**WHAT YOU SHOULD DO**
Your task is to repeat the data exactly, every line of it.

**LISTED RECORDS**
************

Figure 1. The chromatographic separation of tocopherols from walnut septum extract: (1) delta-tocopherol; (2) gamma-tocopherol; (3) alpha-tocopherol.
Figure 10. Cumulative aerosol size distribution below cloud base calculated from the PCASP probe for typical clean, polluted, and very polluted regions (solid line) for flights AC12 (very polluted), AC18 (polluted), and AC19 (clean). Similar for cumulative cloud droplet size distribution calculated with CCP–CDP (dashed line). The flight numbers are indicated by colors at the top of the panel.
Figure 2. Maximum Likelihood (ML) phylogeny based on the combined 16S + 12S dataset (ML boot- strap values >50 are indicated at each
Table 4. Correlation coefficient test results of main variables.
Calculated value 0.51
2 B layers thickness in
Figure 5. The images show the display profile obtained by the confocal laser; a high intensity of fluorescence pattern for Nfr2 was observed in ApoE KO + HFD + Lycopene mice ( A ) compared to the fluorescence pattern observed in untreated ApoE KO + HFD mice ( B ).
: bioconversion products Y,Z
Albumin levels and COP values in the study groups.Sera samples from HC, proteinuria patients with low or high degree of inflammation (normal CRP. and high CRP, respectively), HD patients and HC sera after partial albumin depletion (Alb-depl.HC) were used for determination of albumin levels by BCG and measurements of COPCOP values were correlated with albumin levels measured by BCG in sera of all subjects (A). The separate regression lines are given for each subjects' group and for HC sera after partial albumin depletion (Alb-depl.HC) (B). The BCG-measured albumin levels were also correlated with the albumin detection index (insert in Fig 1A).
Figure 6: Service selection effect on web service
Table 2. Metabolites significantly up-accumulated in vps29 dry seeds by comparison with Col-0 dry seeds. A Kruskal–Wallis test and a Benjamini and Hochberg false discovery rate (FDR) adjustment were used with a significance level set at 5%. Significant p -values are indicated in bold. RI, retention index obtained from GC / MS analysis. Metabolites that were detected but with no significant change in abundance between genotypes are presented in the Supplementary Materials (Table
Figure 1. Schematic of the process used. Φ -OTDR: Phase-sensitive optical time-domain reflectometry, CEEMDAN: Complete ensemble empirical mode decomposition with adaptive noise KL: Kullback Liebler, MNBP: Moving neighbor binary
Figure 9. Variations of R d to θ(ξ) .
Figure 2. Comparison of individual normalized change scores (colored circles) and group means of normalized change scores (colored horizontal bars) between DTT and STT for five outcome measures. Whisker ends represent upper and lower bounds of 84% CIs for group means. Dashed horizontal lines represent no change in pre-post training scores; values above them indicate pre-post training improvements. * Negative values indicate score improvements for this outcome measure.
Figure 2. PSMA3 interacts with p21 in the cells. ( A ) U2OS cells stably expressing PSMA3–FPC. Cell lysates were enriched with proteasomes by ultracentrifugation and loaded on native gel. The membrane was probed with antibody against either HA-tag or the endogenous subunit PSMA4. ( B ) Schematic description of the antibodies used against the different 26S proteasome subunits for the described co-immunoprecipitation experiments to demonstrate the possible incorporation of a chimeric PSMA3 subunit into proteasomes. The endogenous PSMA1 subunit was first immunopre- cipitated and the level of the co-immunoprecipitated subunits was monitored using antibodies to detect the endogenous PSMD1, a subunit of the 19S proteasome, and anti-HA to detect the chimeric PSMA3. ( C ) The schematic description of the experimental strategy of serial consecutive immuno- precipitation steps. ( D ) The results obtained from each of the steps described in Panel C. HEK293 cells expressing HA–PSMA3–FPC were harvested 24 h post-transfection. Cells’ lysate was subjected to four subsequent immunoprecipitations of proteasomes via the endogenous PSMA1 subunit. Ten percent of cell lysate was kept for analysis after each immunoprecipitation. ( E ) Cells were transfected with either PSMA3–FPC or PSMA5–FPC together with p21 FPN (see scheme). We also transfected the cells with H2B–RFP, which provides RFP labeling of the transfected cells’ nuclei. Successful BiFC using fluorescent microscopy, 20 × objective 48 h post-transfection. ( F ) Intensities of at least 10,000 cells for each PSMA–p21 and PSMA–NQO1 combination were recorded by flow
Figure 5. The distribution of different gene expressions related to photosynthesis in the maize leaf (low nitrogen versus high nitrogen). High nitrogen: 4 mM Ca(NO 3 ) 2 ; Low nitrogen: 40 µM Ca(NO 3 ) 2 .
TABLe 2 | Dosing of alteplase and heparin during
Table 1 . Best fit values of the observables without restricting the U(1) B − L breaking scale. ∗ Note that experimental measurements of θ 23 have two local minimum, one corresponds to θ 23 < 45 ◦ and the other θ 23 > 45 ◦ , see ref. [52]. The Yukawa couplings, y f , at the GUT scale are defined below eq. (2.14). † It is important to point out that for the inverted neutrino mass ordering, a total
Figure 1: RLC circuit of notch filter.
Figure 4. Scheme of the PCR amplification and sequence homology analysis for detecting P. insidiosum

************

**ANSWER SECTION**
Figure 1. The chromatographic separation of tocopherols from walnut septum extract: (1) delta-tocopherol; (2) gamma-tocopherol; (3) alpha-tocopherol.
Figure 10. Cumulative aerosol size distribution below cloud base calculated from the PCASP probe for typical clean, polluted, and very polluted regions (solid line) for flights AC12 (very polluted), AC18 (polluted), and AC19 (clean). Similar for cumulative cloud droplet size distribution calculated with CCP–CDP (dashed line). The flight numbers are indicated by colors at the top of the panel.
Figure 2. Maximum Likelihood (ML) phylogeny based on the combined 16S + 12S dataset (ML boot- strap values >50 are indicated at each
Table 4. Correlation coefficient test results of main variables.
Calculated value 0.51
2 B layers thickness in
Figure 5. The images show the display profile obtained by the confocal laser; a high intensity of fluorescence pattern for Nfr2 was observed in ApoE KO + HFD + Lycopene mice ( A ) compared to the fluorescence pattern observed in untreated ApoE KO + HFD mice ( B ).
: bioconversion products Y,Z
Albumin levels and COP values in the study groups.Sera samples from HC, proteinuria patients with low or high degree of inflammation (normal CRP. and high CRP, respectively), HD patients and HC sera after partial albumin depletion (Alb-depl.HC) were used for determination of albumin levels by BCG and measurements of COPCOP values were correlated with albumin levels measured by BCG in sera of all subjects (A). The separate regression lines are given for each subjects' group and for HC sera after partial albumin depletion (Alb-depl.HC) (B). The BCG-measured albumin levels were also correlated with the albumin detection index (insert in Fig 1A).
Figure 6: Service selection effect on web service
Table 2. Metabolites significantly up-accumulated in vps29 dry seeds by comparison with Col-0 dry seeds. A Kruskal–Wallis test and a Benjamini and Hochberg false discovery rate (FDR) adjustment were used with a significance level set at 5%. Significant p -values are indicated in bold. RI, retention index obtained from GC / MS analysis. Metabolites that were detected but with no significant change in abundance between genotypes are presented in the Supplementary Materials (Table
Figure 1. Schematic of the process used. Φ -OTDR: Phase-sensitive optical time-domain reflectometry, CEEMDAN: Complete ensemble empirical mode decomposition with adaptive noise KL: Kullback Liebler, MNBP: Moving neighbor binary
Figure 9. Variations of R d to θ(ξ) .
Figure 2. Comparison of individual normalized change scores (colored circles) and group means of normalized change scores (colored horizontal bars) between DTT and STT for five outcome measures. Whisker ends represent upper and lower bounds of 84% CIs for group means. Dashed horizontal lines represent no change in pre-post training scores; values above them indicate pre-post training improvements. * Negative values indicate score improvements for this outcome measure.
Figure 2. PSMA3 interacts with p21 in the cells. ( A ) U2OS cells stably expressing PSMA3–FPC. Cell lysates were enriched with proteasomes by ultracentrifugation and loaded on native gel. The membrane was probed with antibody against either HA-tag or the endogenous subunit PSMA4. ( B ) Schematic description of the antibodies used against the different 26S proteasome subunits for the described co-immunoprecipitation experiments to demonstrate the possible incorporation of a chimeric PSMA3 subunit into proteasomes. The endogenous PSMA1 subunit was first immunopre- cipitated and the level of the co-immunoprecipitated subunits was monitored using antibodies to detect the endogenous PSMD1, a subunit of the 19S proteasome, and anti-HA to detect the chimeric PSMA3. ( C ) The schematic description of the experimental strategy of serial consecutive immuno- precipitation steps. ( D ) The results obtained from each of the steps described in Panel C. HEK293 cells expressing HA–PSMA3–FPC were harvested 24 h post-transfection. Cells’ lysate was subjected to four subsequent immunoprecipitations of proteasomes via the endogenous PSMA1 subunit. Ten percent of cell lysate was kept for analysis after each immunoprecipitation. ( E ) Cells were transfected with either PSMA3–FPC or PSMA5–FPC together with p21 FPN (see scheme). We also transfected the cells with H2B–RFP, which provides RFP labeling of the transfected cells’ nuclei. Successful BiFC using fluorescent microscopy, 20 × objective 48 h post-transfection. ( F ) Intensities of at least 10,000 cells for each PSMA–p21 and PSMA–NQO1 combination were recorded by flow
Figure 5. The distribution of different gene expressions related to photosynthesis in the maize leaf (low nitrogen versus high nitrogen). High nitrogen: 4 mM Ca(NO 3 ) 2 ; Low nitrogen: 40 µM Ca(NO 3 ) 2 .
TABLe 2 | Dosing of alteplase and heparin during
Table 1 . Best fit values of the observables without restricting the U(1) B − L breaking scale. ∗ Note that experimental measurements of θ 23 have two local minimum, one corresponds to θ 23 < 45 ◦ and the other θ 23 > 45 ◦ , see ref. [52]. The Yukawa couplings, y f , at the GUT scale are defined below eq. (2.14). † It is important to point out that for the inverted neutrino mass ordering, a total
Figure 1: RLC circuit of notch filter.
Figure 4. Scheme of the PCR amplification and sequence homology analysis for detecting P. insidiosum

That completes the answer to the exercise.